Штаб верховного главнокомандующего союзными экспедиционными силами, оценивая поле сражения в Нормандии, справедливо отмечал, что при наличии густой сети живых изгородей «наиболее трудной задачей на этой местности становится предотвращение медленного, но непрерывного продвижения противника путем просачивания». Немцы мастерски владели этой тактикой. Действуя небольшими группами в тылу, за передним краем союзников, они вынуждали их часть своих сил на флангах направлять в обратную сторону. Пехота союзников редко прибегала к этому приему и тем самым лишала себя важного способа продвижения вперед в условиях закрытой местности. Командиры союзных пехотных частей почти всегда полагались на наступление в составе батальона с двумя ротами впереди.

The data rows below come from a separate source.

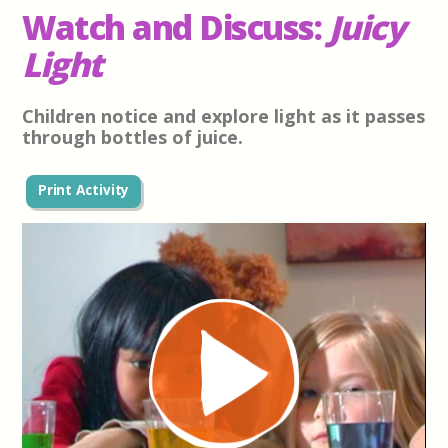
Watch and Discuss:
Juicy
Light
Children notice and explore light as it passes
through bottles of juice.
Print Activity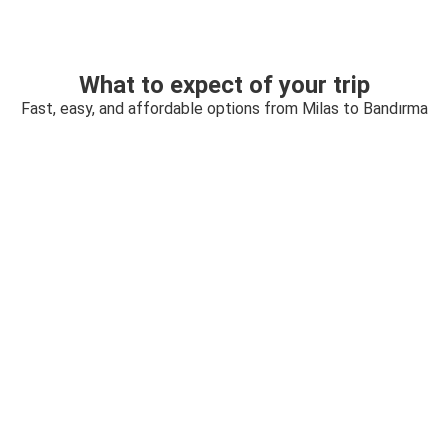
What to expect of your trip
Fast, easy, and affordable options from Milas to Bandırma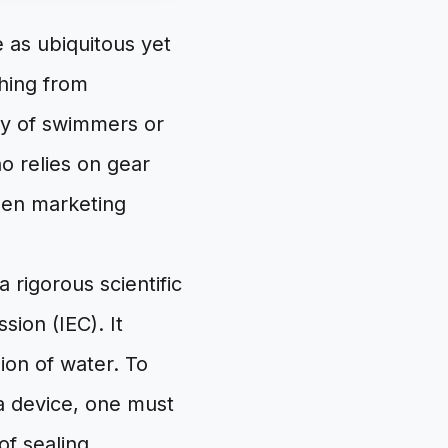
 as ubiquitous yet
hing from
y of swimmers or
ho relies on gear
ween marketing
a rigorous scientific
sion (IEC). It
sion of water. To
a device, one must
of sealing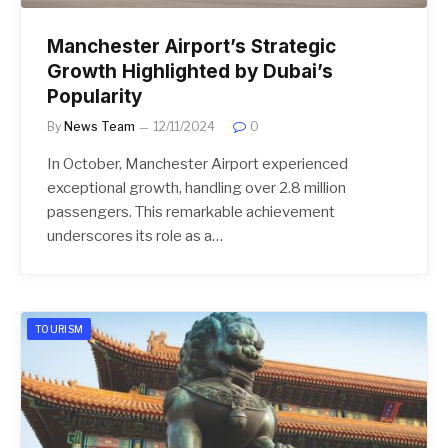
Manchester Airport’s Strategic
Growth Highlighted by Dubai’s
Popularity
By
News Team
12/11/2024
0
In October, Manchester Airport experienced
exceptional growth, handling over 2.8 million
passengers. This remarkable achievement
underscores its role as a…
TOURISM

Эта тактика была слишком жесткой и шаблонной. Она не могла обеспечить поражение упорно обороняющегося противника. В конце июня в своем циркуляре командирам частей Монтгомери тщетно пытался убедить их проявлять больше гибкости. Он с сожалением говорил об укоренившейся привычке готовить солдат вести «нормальный бой». Он писал: «Эта тенденция крайне опасна, поскольку нет такого понятия, как «нормальный бой». Командиры на всех уровнях должны приспосабливать свои действия применительно к конкретным задачам, перед которыми они оказались». Этот вопрос коротко был проанализирован несколькими неделями раньше одним английским командиром корпуса в Италии.
Уничтожение противника, — отмечал он, — легко достигалось тогда, когда нам удавалось измотать его и держать в состоянии дезорганизации, которое выражалось в некоординированной обороне, в нехватке продовольствия, горючего и боеприпасов. У нас слишком сильно сказывалось отсутствие гибкости в методах, когда мы оказывались перед изменяющейся обстановкой. После шести недель маневренных боевых действий, в ходе которых усилия противника не выходили за пределы слабых контратак силами роты, мы все еще слишком много говорили об «опорных пунктах» и «уязвимости флангов».